The Tenth Circuit has cautioned that "because computers can hold so much information touching on many different areas of a person's life, there is greater potential for the 'intermingling' of documents and a consequent invasion of privacy when police execute a search for evidence on a computer." United States v. Walser, 275 F.3d 981, 986 (10th Cir. 2001). But see United States v. Gorshkov, 2001 WL 1024026, at *2 (W.D. Wash. May 23, 2001) (holding that defendant did not have a reasonable expectation of privacy in use of a private computer network when undercover federal agents looked over his shoulder, when he did not own the computer he used, and when he knew that the system administrator could monitor his activities).

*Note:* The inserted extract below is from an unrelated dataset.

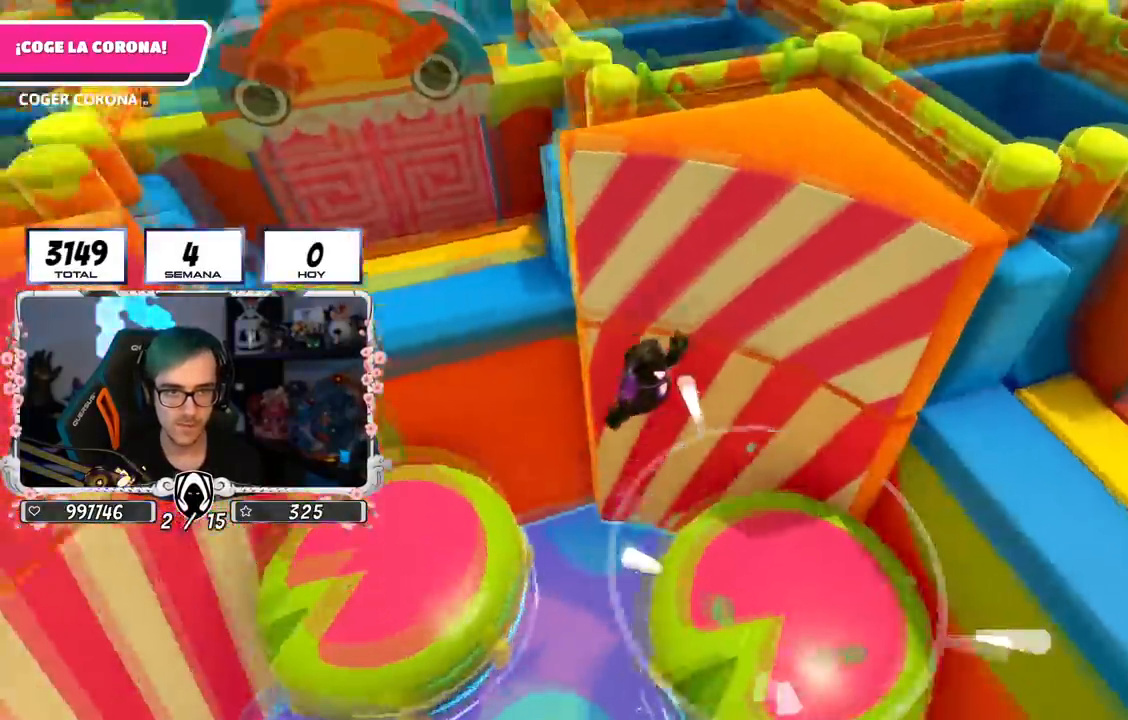
{"buttons": [], "left_stick": "up-left", "right_stick": "center", "events": [[200, "right_stick", "up-right"], [400, "right_stick", "center"]]}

In State v. Smith, the Ohio Supreme Court held that officers must obtain a warrant to search a cell phone incident to arrest. Slip Opinion No. 2009-Ohio-6426, 2009 Ohio LEXIS 3496, (Ohio Dec. 15, 2009). The Court found that cell phones' "ability to store large amounts of private data" created a higher level of privacy expectation than in a closed container or address book. Id. at ¶ 23 Since the traditional justifications for search incident to arrest, officer safety and evidence preservation, did not apply, the exception did not apply to cell phones. Id. at ¶ 24.

In the offline world, the U.S. Supreme Court has recognized legitimate privacy interest in confidential letters. United States v. Jacobsen, 466 U.S. 109, 114, 104 S.Ct. 1652, 1657 (1984) (“Letters and other sealed packages are in the general class of effects in which the public at large has a legitimate expectation of privacy.”). See also Ortega v. O’Connor, 146 F.3d 1149, 1163 (9th Cir. 1998) (under circumstances, employee had legitimate expectation of privacy from employer). In People v. Gutierrez, the Colorado Supreme Court ruled that a REOP existed even in tax records held by a third party tax preparer because of state and federal law governing tax record privacy. No. 09SA69 (Co. Dec. 14, 2009) An analogy could be made that statutes that govern the privacy of digital records, such as the SCA, create a REOP in those records as well.

Warrant-less Searches: Border Search Exception

In United States v. Arnold[1], the Ninth Circuit held that the Fourth Amendment does not require government agents to have reasonable suspicion before searching laptops or other digital devices at the border. 533 F.3d 1003 (9th Cir. 2008), cert. denied, 129 S. Ct. 1312 (2009). The lower court ruling relied on prior border search cases that distinguished between “routine” suspicion-less searches and invasive “non-routine” searches of persons that require reasonable suspicion. Id. at 1008. Due to the private nature of computer laptops and the information they contain, the trial court required border agents need reasonable suspicion to search the defendant’s machine. Id. at 1006. Since there was no cause for the search in Arnold, the court suppressed the evidence. Id.

The Ninth Circuit panel reversed, rejecting the view that vast digital storage capacity means the privacy invasion resulting from searching computers is qualitatively different from, and requires higher suspicion than, searching luggage or other physical items. Id. at 1008. Rather, the opinion could be read to say that property searches at the border, so long as they are not excessively destructive, require no cause at all. See id. at 1009.

The opinion leaves open that invasive, “non-routine” searches of the person may still require reasonable suspicion. Id. at 1007.

Privacy Protection Act

The Privacy Protection Act, 42 U.S.C. 2000aa, dictates: "Notwithstanding any other law, it shall be unlawful for a government officer or employee, in connection with the investigation . . . of a criminal offense to search for or seize any work product materials possessed by a person reasonably believed to have a purpose to disseminate to the public a newspaper, broadcast, or other similar form of public communication . . . ." See 42 U.S.C. Sec. 2000aa(a). According to the Senate Report, the PPA protected "the press and certain other persons not suspected of committing a crime with protections not provided currently by the Fourth Amendment." S. Rep. No. 96-874, at 4 (1980), reprinted in 1980 U.S.C.C.A.N. 3950.